Shellenberger and Nordhaus have not confined themselves to merely spinning a positive vision. Shellenberger is a co-founder of the Apollo Alliance, a group that brings together many labor and environmental groups. The Apollo Alliance focuses on the new jobs that investing in clean energy could create. Instead of talking about global warming, it focuses on this ambitious goal: to encourage government investment to create 3 million new clean-energy jobs and to free American from foreign oil in the next 10 years.

The Apollo Alliance is all about hope and visionary dreams, but despite a lot of flattering media coverage, and some interest from Kerry in the 2004 campaign, it failed to take off politically in November.

“It seems to be stalled out somehow,” Desser says. “And it needs to move forward soon. My fear about this fantastic policy is that it will lose its currency, and it’s a great idea. [But] I don’t see why they ever needed to get to the death of environmentalism. I don’t see how it supports what they’re trying to do.”

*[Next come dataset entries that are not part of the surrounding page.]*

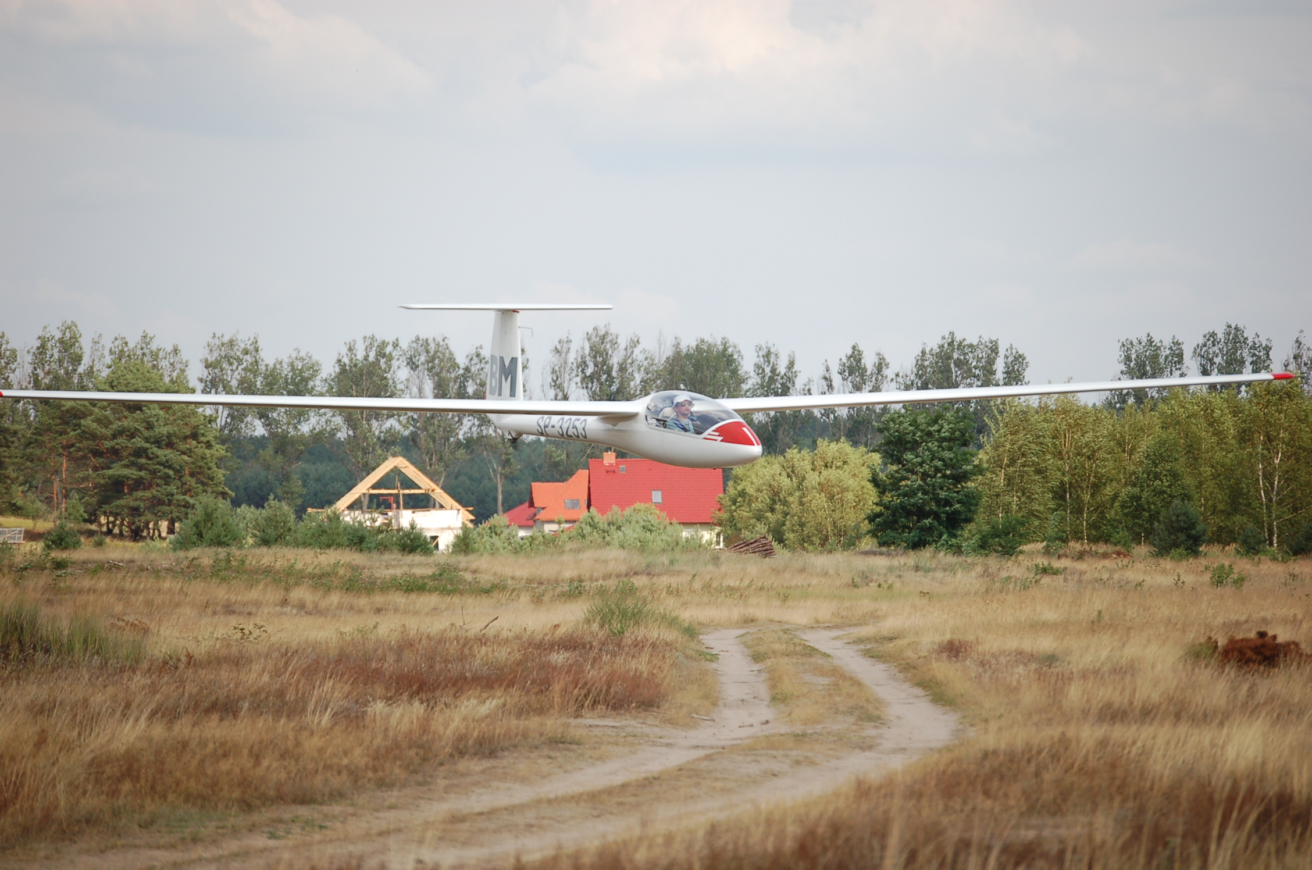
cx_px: 656
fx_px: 7367
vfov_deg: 6.8
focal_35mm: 202
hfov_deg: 10.2
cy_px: 435
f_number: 5
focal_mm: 135
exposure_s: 1/1600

Desser thinks that instead of rehashing what she views as age-old debates, the inspiring vision of the critics would be better served by doing the hard work of fundraising and organizing for the Apollo Alliance.

For his part, Carl Pope, in his response to “Death of Environmentalism,” suggests that environmentalists can create a new vision to address global warming by making it a public health issue, fighting efforts to open new coal-fired power plants at the local level and applying the time-tested “polluter pays principle”: “If we frame global warming as pollution, and assert that the polluter should pay, then suddenly this otherwise abstruse, overly technical problem becomes much easier for the public to understand,” he writes.

Shellenberger and Nordhaus dismiss Pope’s ideas for how to take on global warming as the same old, same old: more wonky policy fixes that add up to a tired recipe that will ensure continued political disasters. “Who does that inspire? Who does that put on the defensive politically?” says Shellenberger. The energy industry? The coal companies? “I don’t think that puts them on the defensive politically at all,” he counters. “I think that it actually plays right into their hands: [They'll just say] ‘These guys are trying to take your job away.’ That’s all they have to do. That’s how they killed CAFE. That’s how they attack McCain-Lieberman. It’s the oldest play in the industrial book. We fall into the same trap, over and over again.”

Too often, Shellenberger argues, environmentalists have been waging a defensive war to stem the tide of right-wing assaults. It’s just not worth the effort. “At this point, a fairly large chunk of the defensive activity — in terms of resources and staff time and political bandwidth — needs to just be dropped, and they need to go figure out a set of really smart, proactive, hard-hitting strategies that put the Republicans on the defensive. And it needs to happen right away.”

To Becker, this kind of grandstanding from the gallery is frustrating, because groups like the Sierra Club are trying to move the global warming agenda forward, even with the political obstacles they face in the White House and Congress. For instance, he’s been working with the Canadian government to adopt California’s groundbreaking greenhouse gas law. Referring to Nordhaus, Shellenberger and Werbach, he says, “I’d love to hear their solutions. We need all we can get.”